Recently, Washington State made the decision to allow districts the option of requiring culminating projects. To address this matter, Highline School District will hold a vote on Nov. 5 and allow board members to decide the fate of senior projects for future graduates.
Originally, the state set in place a series of requirements that high schoolers needed to complete in order to graduate. These necessities included a senior project, or culminating project, and community service hours to meet the state’s standards.
However, in a Washington State legislative meeting in April, it was decided that senior projects would be eliminated from the list of requirements, allowing each district to decide individually whether they would retain the requirement or not.
Although Highline has had since spring to handle this decision, they have been releasing conflicting and inconclusive information.
To make this decision, public and professional opinions have been collected, according to Chief Academic Officer of Highline School District Susanne Jerde, but have yet to be utilized in making a concrete decision.
“They have informal gatherings and mechanisms such as polls from the public, letters from parents, [etc.],” said Jerde. “In addition, we collect information and data from all our counselors and high schools, as well principals.”
With all this information gathered, the board has already began weighing their options based on the data, and members will vote on the 5th and notify the schools within the district. Until further notice, there is increasing confusion and anxiety over the projects.
Recently, Highline School District has also released a statement saying that they will still require current seniors to complete the project based upon the number of students already involved with their culminating projects.
As a representative of the district and this project, Jerde has addressed the topic in response to this vote, seemingly stating that the board has already decided that the senior project would remain for the class of 2015, but still leaving an open end.
“Of our ten schools, [seven] principals felt pretty strongly that they were going to keep the culminating [projects] regardless,” said Jerde. “Their request, after a lot of conversation, was that we not to remove it for 2014-15, but rather we spend time this winter going deeper in the conversation, making a decision, moving forward.”
On the contrary, the latest meeting’s notes that the district released seem to be semi-conclusive, or at working toward a decision–until they were removed from the site.
The notes directly addressed senior projects and seemed to imply that the board was already beginning to take the first steps to removing it as a requirement: the list of graduation requirements included senior projects crossed off.
“The majority of the principals are in favor of eliminating the requirements,” according to the official Oct. 22 school board meeting’s notes found on www.boarddocs.com, which contradicts their previous information.
With contradictory statements and documentations within the district, Highline has already removed the meeting notes concerning senior projects without any official reasoning for posting and then removing the information.
Even though the final decision for future seniors is unknown for the time being, RAHS teacher Dr.

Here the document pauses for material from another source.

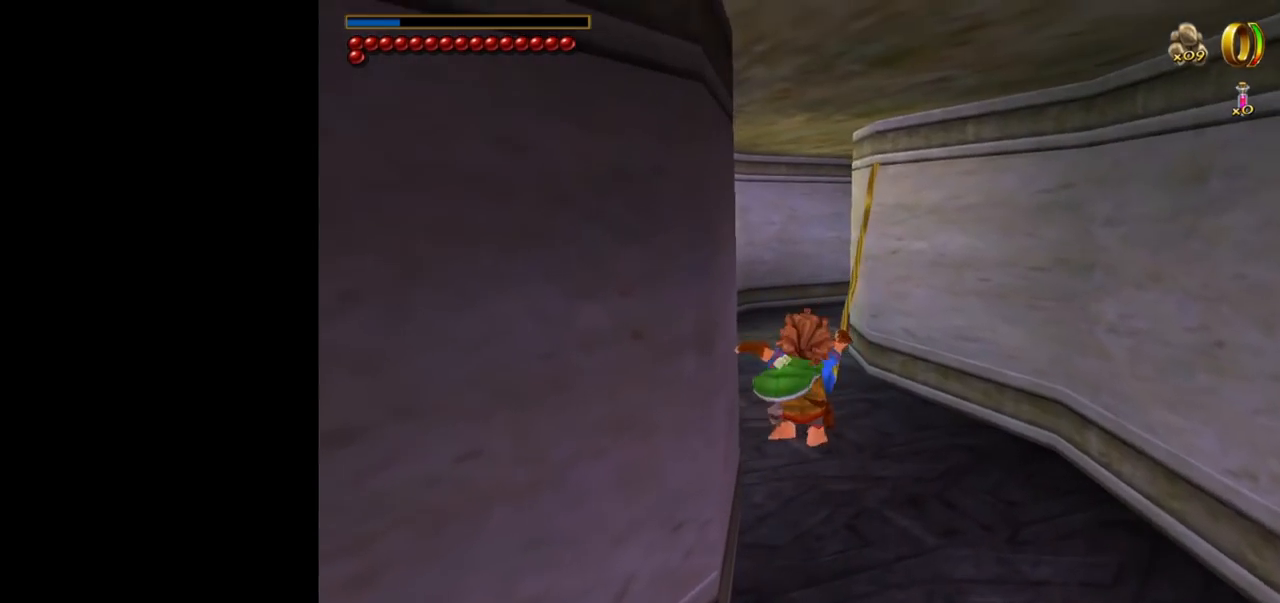
{"keys": ["w"], "mouse": ["left", "right"], "events": [[400, "mouse_right", "down"], [500, "mouse_left", "down"]]}
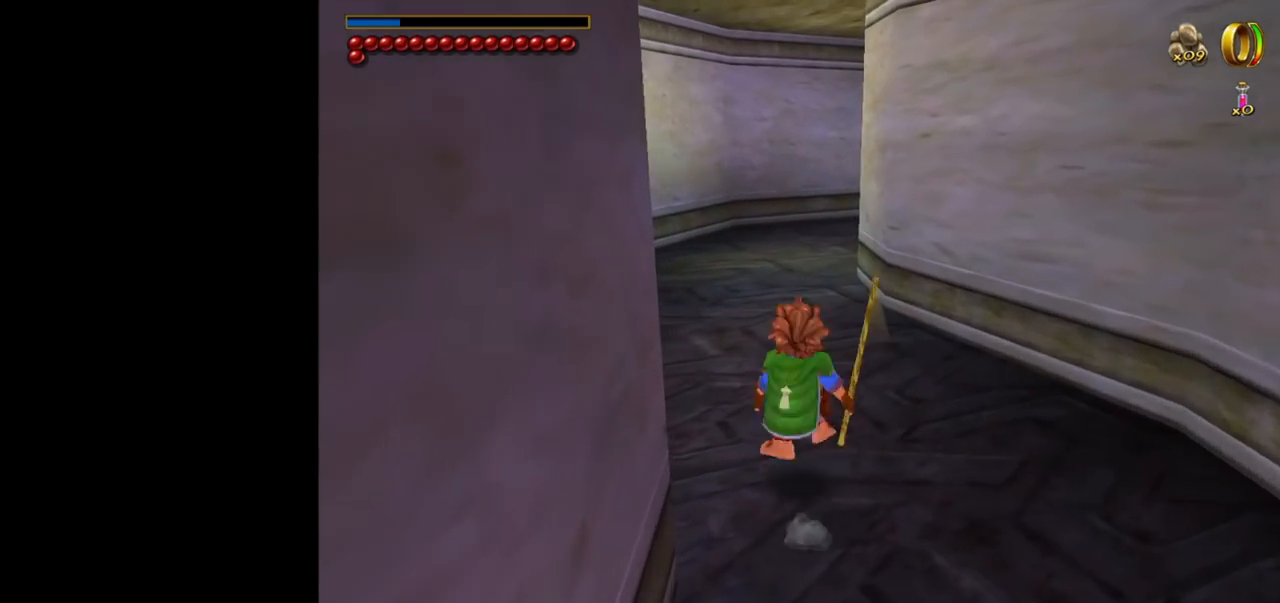
{"keys": ["w"], "mouse": [], "events": [[84, "mouse_left", "up"], [84, "mouse_right", "up"]]}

Michael Katims found personal intrigue in the matter due to previously being involved with the initial incorporation of senior project.
“I actually got my start in Washington Education by helping people implement the senior project, and I was a really strong believer in it,” said Dr. Katims. “I think it is a really good thing for kids.”
Even though some schools may not have access to the resources, RAHS has several attentive advisors who work with students to prepare for their senior projects. One of these advisors, Michelle Juarez, has seen all the benefits these projects have to offer if done correctly.
“A senior project has the potential to uncover hidden talents and interests,” said Juarez, “but unless students take it upon themselves to be responsible for their own learning, projects in themselves will not be successful.”
The district also acknowledges that senior projects can have benefits, but the the movement to reconsider culminating projects is fueled by the idea that those positives may be outweighed by limited resources. Due to the delay in this decision, many students have neglected to move past a project proposal.
“Considering that this is a time sensitive project,” said senior Andrew Calimlim, “I feel that the decision should’ve been decided over the summer, so that seniors don’t have to worry about investing too much time into getting their project approved and spend more time on applying for colleges.”